For more serious problems, like visible pits or decay, the dentist might drill out the affected areas and fill in the cavities. This will reduce sensitivity and pain if the Enamel Hypoplasia is only located in a small part of the tooth, but won't completely solve the problem if the entire tooth is affected. In that case, the dentist might recommend a more permanent solution, as the addition of a crown or onlay.

In advanced cases, the tooth may need to be removed altogether and replaced with a bridge or dental implant. The purpose of the dental implant is to prevent other teeth from shifting to bridge the gap to aid chewing, resulting in a crooked smile.

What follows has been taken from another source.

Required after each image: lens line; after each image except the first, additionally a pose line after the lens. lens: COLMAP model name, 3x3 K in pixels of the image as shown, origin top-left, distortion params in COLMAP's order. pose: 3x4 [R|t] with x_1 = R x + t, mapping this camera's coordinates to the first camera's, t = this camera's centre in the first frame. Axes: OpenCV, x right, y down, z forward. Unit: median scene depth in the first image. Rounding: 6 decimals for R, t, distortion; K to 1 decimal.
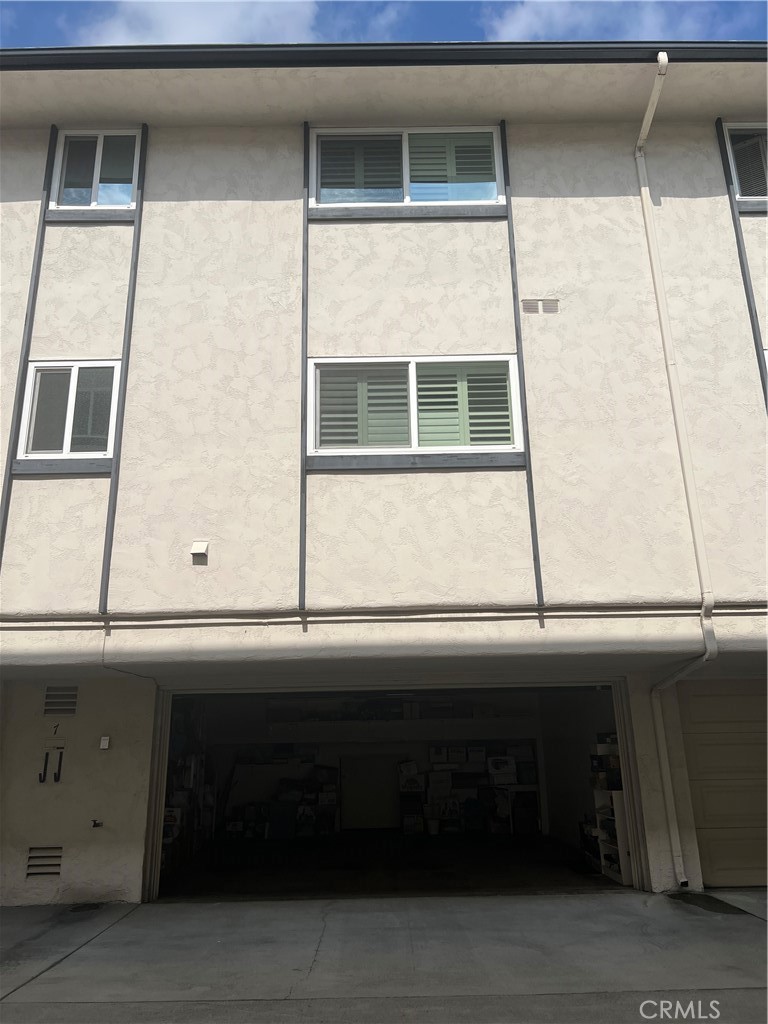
lens RADIAL K [[772.9, 0, 382.2], [0, 772.9, 510.9], [0, 0, 1]] dist [0.035421, -0.035691]
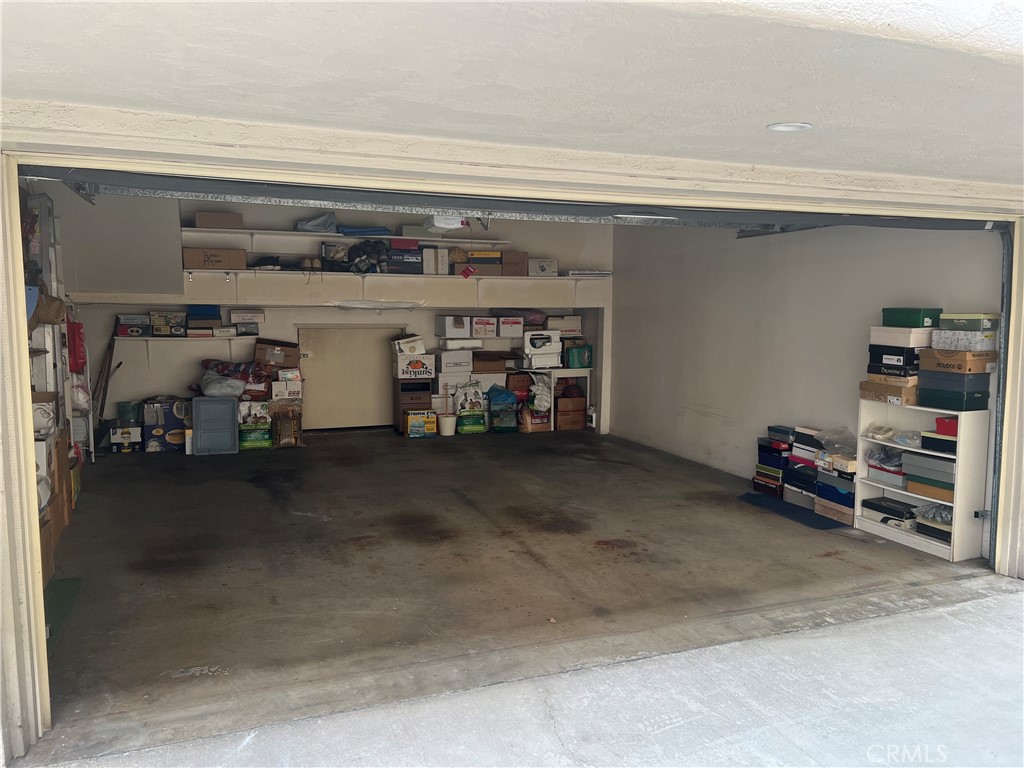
lens RADIAL K [[772.9, 0, 514.4], [0, 772.9, 380.9], [0, 0, 1]] dist [0.035421, -0.035691]
pose [[0.934317, -0.010246, 0.356296, -0.121180], [-0.126971, 0.924449, 0.359544, 0.111687], [-0.333061, -0.381167, 0.862428, 0.392151]]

Enamel Hypoplasia Prevention

One of the most important factors in treating Enamel Hypoplasia is catching it early. It's better for the dentist to spot a sensitive area or fill a small cavity early on than to remove the whole tooth due to extensive decay.

As many cases of Enamel Hypoplasia are caused by malnutrition, the addition of Vitamins A and D can assist in strengthening developing teeth. Patients can either take vitamin supplements or increase their consumption or milk, orange juice, and green leafy vegetables.

For many patients, Enamel Hypoplasia is a lifelong condition where they constantly have to maintain good oral hygiene to prevent further decay. Dentists may require patients to come in for additional cleanings throughout the year and require professional toothpaste and brushes. Like many other oral diseases, proper hygiene and a regular treatment plan are all it takes for patients to reduce discomfort and eat whatever they want.